The Fed started offering dollars in daily tenders from late March after the failure of Silicon Valley Bank and the sale of Credit Suisse sent jitters across financial markets and raised the risk of liquidity shortages that could have morphed into a broader financial crisis.

But the central banks of the euro zone, Japan, Britain and Switzerland will now revert to their usual weekly tenders, indicating that the extraordinary backstop is no longer needed as markets are functioning as intended.

While there was some take-up in the daily tenders in the early days, especially from Switzerland, the daily facility was barely used and there was little to no interest on most days.

“These central banks stand ready to re-adjust the provision of US dollar liquidity as warranted by market conditions,” the ECB said in a statement.

Swap lines are liquidity backstops to ease strains in global funding markets and they have been a permanent feature of the cooperation between top central banks for more than a decade.

Central banks’ local currency liquidity operations have also been little used in the past month, suggesting that copious excess liquidity, part of the banking system for the past decade, continues to keep the bank sector well oiled.

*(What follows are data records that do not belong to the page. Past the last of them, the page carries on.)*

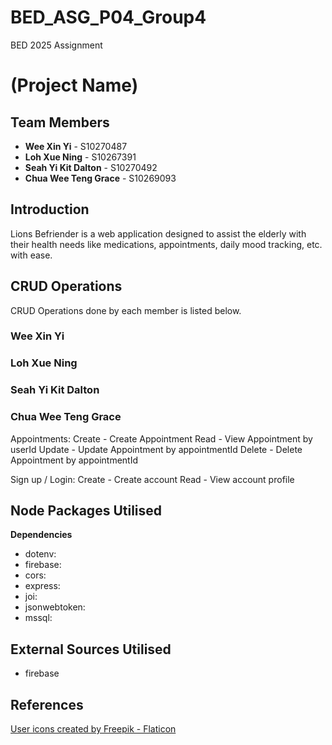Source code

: # BED_ASG_P04_Group4
BED 2025 Assignment

# (Project Name)

## Team Members
- **Wee Xin Yi** - S10270487
- **Loh Xue Ning** - S10267391
- **Seah Yi Kit Dalton** - S10270492
- **Chua Wee Teng Grace** - S10269093

## Introduction
Lions Befriender is a web application designed to assist the elderly with their health needs like medications, appointments, daily mood tracking, etc. with ease.

## CRUD Operations
CRUD Operations done by each member is listed below.

### Wee Xin Yi


### Loh Xue Ning


### Seah Yi Kit Dalton


### Chua Wee Teng Grace
Appointments:
Create - Create Appointment
Read - View Appointment by userId
Update - Update Appointment by appointmentId
Delete - Delete Appointment by appointmentId

Sign up / Login:
Create - Create account
Read - View account profile

## Node Packages Utilised
**Dependencies**
- dotenv:
- firebase:
- cors:
- express:
- joi:
- jsonwebtoken:
- mssql:

## External Sources Utilised
- firebase

## References
<a href="https://www.flaticon.com/free-icons/user" title="user icons">User icons created by Freepik - Flaticon</a>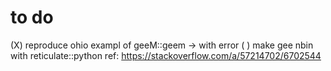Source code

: # to do

(X) reproduce ohio exampl of geeM::geem -> with error
( ) make gee nbin with reticulate::python ref: https://stackoverflow.com/a/57214702/6702544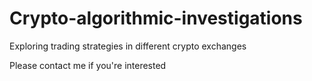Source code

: # Crypto-algorithmic-investigations
Exploring trading strategies in different crypto exchanges

Please contact me if you're interested
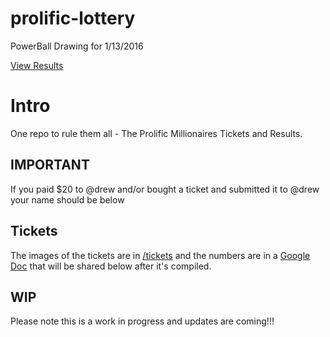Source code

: # prolific-lottery
PowerBall Drawing for 1/13/2016

[View Results](http://johnmurch.github.io/prolific-lottery/)

# Intro

One repo to rule them all - The Prolific Millionaires Tickets and Results.  

## IMPORTANT

If you paid $20 to @drew and/or bought a ticket and submitted it to @drew your name should be below


## Tickets

The images of the tickets are in [/tickets](https://github.com/johnmurch/prolific-lottery/tree/master/tickets) and the numbers are in a [Google Doc](https://docs.google.com/a/prolificinteractive.com/spreadsheets/d/1U-T_lSjdg4VYkCxQ4YxZ2d29aDTpjKT-594pcqfT6MQ/edit?usp=sharing) that will be shared below after it's compiled.


## WIP

Please note this is a work in progress and updates are coming!!!
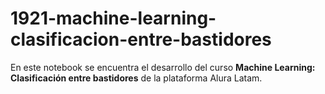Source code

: # 1921-machine-learning-clasificacion-entre-bastidores
En este notebook se encuentra el desarrollo del curso **Machine Learning: Clasificación entre bastidores** de la plataforma Alura Latam.

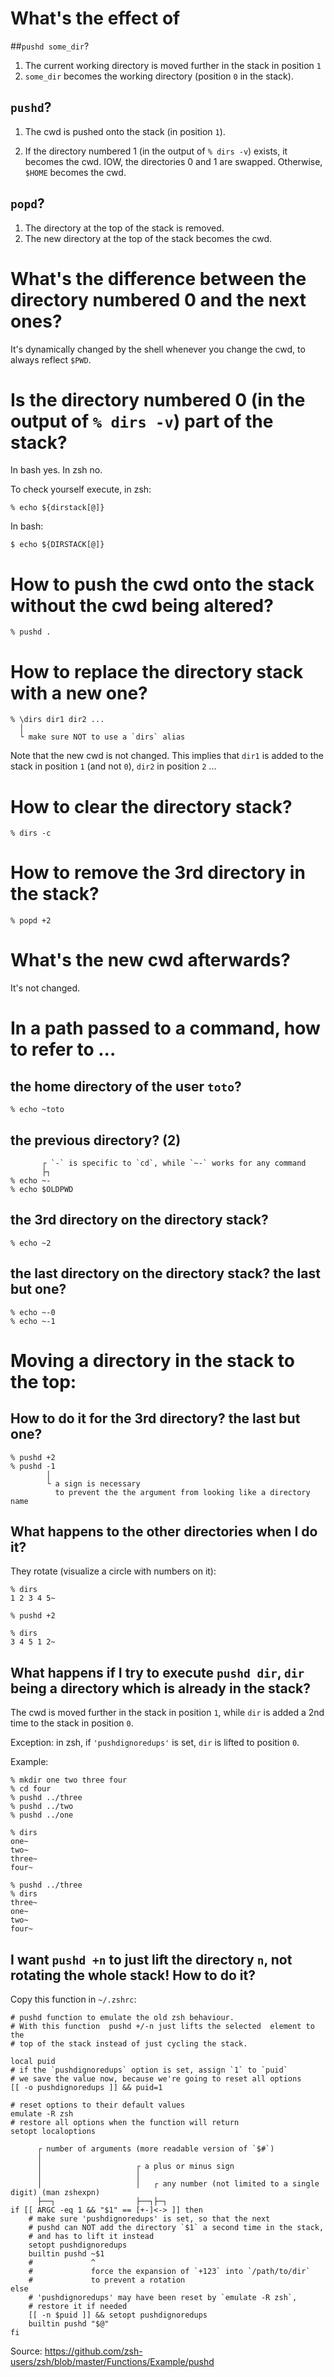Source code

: # What's the effect of
##`pushd some_dir`?

   1. The current working directory is moved further in the stack in position `1`
   2. `some_dir` becomes the working directory (position `0` in the stack).

## `pushd`?

   1. The cwd is pushed onto the stack (in position `1`).

   2. If the directory numbered 1 (in the output of `% dirs -v`) exists, it becomes the cwd.
      IOW, the directories 0 and 1 are swapped.
      Otherwise, `$HOME` becomes the cwd.

## `popd`?

1. The directory at the top of the stack is removed.
2. The new directory at the top of the stack becomes the cwd.

##
# What's the difference between the directory numbered 0 and the next ones?

It's dynamically  changed by the  shell whenever you  change the cwd,  to always
reflect `$PWD`.

# Is the directory numbered 0 (in the output of `% dirs -v`) part of the stack?

In bash yes.
In zsh no.

To check yourself execute, in zsh:

    % echo ${dirstack[@]}

In bash:

    $ echo ${DIRSTACK[@]}

##
# How to push the cwd onto the stack without the cwd being altered?

    % pushd .

# How to replace the directory stack with a new one?

    % \dirs dir1 dir2 ...
      │
      └ make sure NOT to use a `dirs` alias

Note that the new cwd is not changed.
This implies that  `dir1` is added to  the stack in position `1`  (and not `0`),
`dir2` in position `2` ...

# How to clear the directory stack?

    % dirs -c

#
# How to remove the 3rd directory in the stack?

    % popd +2

# What's the new cwd afterwards?

It's not changed.

#
# In a path passed to a command, how to refer to ...
## the home directory of the user `toto`?

    % echo ~toto

## the previous directory?  (2)

           ┌ `-` is specific to `cd`, while `~-` works for any command
           ├┐
    % echo ~-
    % echo $OLDPWD

## the 3rd directory on the directory stack?

    % echo ~2

## the last directory on the directory stack?  the last but one?

    % echo ~-0
    % echo ~-1

#
# Moving a directory in the stack to the top:
## How to do it for the 3rd directory?  the last but one?

    % pushd +2
    % pushd -1
            │
            └ a sign is necessary
              to prevent the the argument from looking like a directory name

## What happens to the other directories when I do it?

They rotate (visualize a circle with numbers on it):

    % dirs
    1 2 3 4 5~

    % pushd +2

    % dirs
    3 4 5 1 2~

## What happens if I try to execute `pushd dir`, `dir` being a directory which is already in the stack?

The cwd is  moved further in the stack  in position `1`, while `dir`  is added a
2nd time to the stack in position `0`.

Exception:
in zsh, if `'pushdignoredups'` is set, `dir` is lifted to position `0`.

Example:

    % mkdir one two three four
    % cd four
    % pushd ../three
    % pushd ../two
    % pushd ../one

    % dirs
    one~
    two~
    three~
    four~

    % pushd ../three
    % dirs
    three~
    one~
    two~
    four~

## I want `pushd +n` to just lift the directory `n`, not rotating the whole stack!  How to do it?

Copy this function in `~/.zshrc`:

    # pushd function to emulate the old zsh behaviour.
    # With this function  pushd +/-n just lifts the selected  element to the
    # top of the stack instead of just cycling the stack.

    local puid
    # if the `pushdignoredups` option is set, assign `1` to `puid`
    # we save the value now, because we're going to reset all options
    [[ -o pushdignoredups ]] && puid=1

    # reset options to their default values
    emulate -R zsh
    # restore all options when the function will return
    setopt localoptions

          ┌ number of arguments (more readable version of `$#`)
          │
          │                     ┌ a plus or minus sign
          │                     │
          │                     │   ┌ any number (not limited to a single digit) (man zshexpn)
          ├──┐                  ├──┐├─┐
    if [[ ARGC -eq 1 && "$1" == [+-]<-> ]] then
        # make sure 'pushdignoredups' is set, so that the next
        # pushd can NOT add the directory `$1` a second time in the stack,
        # and has to lift it instead
        setopt pushdignoredups
        builtin pushd ~$1
        #             ^
        #             force the expansion of `+123` into `/path/to/dir`
        #             to prevent a rotation
    else
        # 'pushdignoredups' may have been reset by `emulate -R zsh`,
        # restore it if needed
        [[ -n $puid ]] && setopt pushdignoredups
        builtin pushd "$@"
    fi

Source: <https://github.com/zsh-users/zsh/blob/master/Functions/Example/pushd>

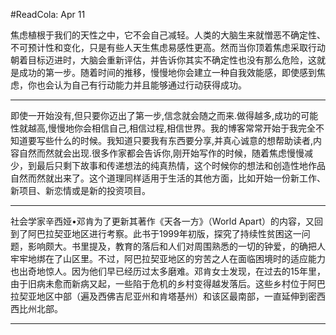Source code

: #ReadCola: Apr 11

焦虑植根于我们的天性之中，它不会自己减轻。人类的大脑生来就憎恶不确定性、不可预计性和变化，只是有些人天生焦虑易感性更高。然而当你顶着焦虑采取行动朝着目标迈进时，大脑会重新评估，并告诉你其实不确定性也没有那么危险，这就是成功的第一步。随着时间的推移，慢慢地你会建立一种自我效能感，即使感到焦虑，你也会认为自己有行动能力并且能够通过行动获得成功。

---

即使一开始没有,但只要你迈出了第一步,信念就会随之而来.做得越多,成功的可能性就越高,慢慢地你会相信自己,相信过程,相信世界。我的博客常常开始于我完全不知道要写些什么的时候。我知道只要我有东西要分享,并真心诚意的想帮助读者,内容自然而然就会出现.很多作家都会告诉你,刚开始写作的时候，随着焦虑慢慢减少，到最后只剩下故事和传递想法的纯真热情，这个时候你的想法和创造性地作品自然而然就出来了。这个道理同样适用于生活的其他方面，比如开始一份新工作、新项目、新恋情或是新的投资项目。

---

社会学家辛西娅•邓肯为了更新其著作《天各一方》（World Apart）的内容，又回到了阿巴拉契亚地区进行考察。此书于1999年初版，探究了持续性贫困这一问题，影响颇大。书里提及，教育的落后和人们对周围熟悉的一切的钟爱，的确把人牢牢地绑在了山区里。不过，阿巴拉契亚地区的穷苦之人在面临困境时的适应能力也出奇地惊人。因为他们早已经历过太多磨难。邓肯女士发现，在过去的15年里，由于旧病未愈而新病又起，一些陷于危机的乡村变得越发落后。这些乡村位于阿巴拉契亚地区中部（遍及西佛吉尼亚州和肯塔基州）和该区最南部，一直延伸到密西西比州北部。

---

Still, some policymakers have warned that the volatility is likely to leave a more permanent mark by making banks more cautious in how they lend, pushing up borrowing costs and tightening lending standards.

This could then reduce the need for central banks to raise interest rates in their fight against sky high inflation as commercial banks do their work for them.

The extent of such a tightening is far from clear, however, and it could still take weeks if not months for policymakers to assess the longer term impact.